The attorney general reached an agreed resolution of a lawsuit filed in August by Richard Jones. In 2000, Jones was convicted in Johnson County and imprisoned for an aggravated robbery he did not commit. His conviction was vacated and charges against him dismissed in 2017. The agreed resolution was approved yesterday in Johnson County District Court by Judge Kevin P. Moriarty.
“We are committed to faithfully administering the new mistaken-conviction statute the legislature enacted,” Schmidt said. “In this case, it was possible on the existing record to resolve all issues quickly, satisfy all of the statute’s requirements, and agree to this outcome so Mr.

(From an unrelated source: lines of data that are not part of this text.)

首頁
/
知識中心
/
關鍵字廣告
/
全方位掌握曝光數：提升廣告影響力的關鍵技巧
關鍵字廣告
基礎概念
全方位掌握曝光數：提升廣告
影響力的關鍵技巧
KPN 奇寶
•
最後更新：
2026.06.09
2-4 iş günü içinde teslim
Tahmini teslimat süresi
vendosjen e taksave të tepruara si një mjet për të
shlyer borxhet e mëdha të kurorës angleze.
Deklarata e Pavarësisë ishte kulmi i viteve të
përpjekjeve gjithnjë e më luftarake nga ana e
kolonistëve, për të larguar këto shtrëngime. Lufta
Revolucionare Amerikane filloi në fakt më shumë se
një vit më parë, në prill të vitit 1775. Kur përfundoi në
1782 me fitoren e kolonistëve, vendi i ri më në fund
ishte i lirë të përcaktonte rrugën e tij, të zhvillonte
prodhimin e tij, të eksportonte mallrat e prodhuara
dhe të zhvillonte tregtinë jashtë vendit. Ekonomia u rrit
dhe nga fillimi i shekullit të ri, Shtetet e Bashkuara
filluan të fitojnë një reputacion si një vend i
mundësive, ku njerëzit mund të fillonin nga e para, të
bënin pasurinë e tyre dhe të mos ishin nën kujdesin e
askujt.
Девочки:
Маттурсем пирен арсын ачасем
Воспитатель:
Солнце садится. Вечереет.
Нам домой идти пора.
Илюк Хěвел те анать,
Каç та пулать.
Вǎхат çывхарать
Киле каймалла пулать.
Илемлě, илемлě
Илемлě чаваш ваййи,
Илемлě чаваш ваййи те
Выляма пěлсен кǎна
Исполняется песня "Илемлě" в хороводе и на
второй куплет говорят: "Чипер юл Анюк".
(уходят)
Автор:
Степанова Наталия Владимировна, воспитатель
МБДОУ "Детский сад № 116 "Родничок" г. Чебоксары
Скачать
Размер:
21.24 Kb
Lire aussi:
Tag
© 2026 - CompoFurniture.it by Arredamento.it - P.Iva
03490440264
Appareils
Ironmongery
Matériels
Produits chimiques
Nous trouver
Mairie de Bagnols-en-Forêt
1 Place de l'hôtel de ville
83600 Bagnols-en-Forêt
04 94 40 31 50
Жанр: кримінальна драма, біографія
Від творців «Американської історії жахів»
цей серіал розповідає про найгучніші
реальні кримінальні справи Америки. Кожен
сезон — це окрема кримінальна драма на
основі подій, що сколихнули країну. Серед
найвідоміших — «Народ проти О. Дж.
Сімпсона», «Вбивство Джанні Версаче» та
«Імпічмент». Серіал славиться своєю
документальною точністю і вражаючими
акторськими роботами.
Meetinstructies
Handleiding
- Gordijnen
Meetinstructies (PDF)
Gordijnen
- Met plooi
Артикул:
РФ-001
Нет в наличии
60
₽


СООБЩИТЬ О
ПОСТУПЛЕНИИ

Jones can receive the benefits to which he is entitled by law because he was mistakenly convicted.”
In the agreed order, the court determined that Jones did not commit the crime or crimes for which he was convicted, nor was he an accessory or accomplice to that crime or crimes, nor did he suborn perjury, fabricate evidence or cause or bring about the conviction. Between June 2000 and June 2017, Jones served 6,035 days in prison and 164 days confined by bond and court supervision.
Accordingly, the court ordered the following relief for Jones, as provided by the mistaken-conviction statute:
- Jones was granted a Certificate of Innocence.
- Records of his arrest and conviction were ordered expunged and any biological samples associated with his mistaken conviction are ordered destroyed.
- He was granted total compensation of $1,103,945.16.
- He was granted counseling.
- He was granted permission to participate in the state health care benefits program for plan years 2019 and 2020.
By law, payment on the judgment is subject to review by the State Finance Council. Schmidt has formally asked the Finance Council to review the matter promptly so payment can begin.
Two other lawsuits under the new mistaken-conviction statute have been filed by other individuals. Those lawsuits remain pending in Sedgwick County and Shawnee County.